‘Wil je het aan met mij?’, 2 experts over hoe je omgaat met kinderverliefdheid: “Toon interesse en veeg hun gevoelens niet van tafel”
Cupido’s pijlen treffen net zo goed kinderharten. En al zijn die hartjes fysiek nog wat kleiner, verliefdheid kan voor kinderen al heel emotioneel zijn. “Jong of oud: voor allebei staat verliefdheid gelijk aan een verwarrend, maar allesoverheersend gevoel", weet filosoof Kristof Van Rossem. Hij legt samen met seksuologe Evelien Luts uit welke soorten verliefdheid er zijn en hoe je best omgaat met een verliefde kleuter, kind of puber. “Laat verliefdheid of liefdesverdriet geen individueel gevoel zijn waar ze alleen mee worstelen, maar een onderwerp dat open besproken kan worden.”

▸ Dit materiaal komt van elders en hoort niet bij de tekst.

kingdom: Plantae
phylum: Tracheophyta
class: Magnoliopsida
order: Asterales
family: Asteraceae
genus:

“Om een goed koppel te zijn, moet je altijd blij zijn. Ook als hij snurkt”, weet Wynne (7). Hét geheim voor een langdurige liefdesrelatie zal wellicht nooit ontrafeld worden, maar kleine kids lijken er soms met hun adviezen best dichtbij te zitten. Of de waarheid daadwerkelijk uit een kindermond komt, laten we in het midden. Wel staat vast dat de Liefde met een grote L kinderen al vanaf jonge leeftijd begeestert. “Jong of oud: voor allebei staat verliefdheid gelijk aan een verwarrend, maar allesoverheersend gevoel”, weet filosoof Kristof Van Rossem.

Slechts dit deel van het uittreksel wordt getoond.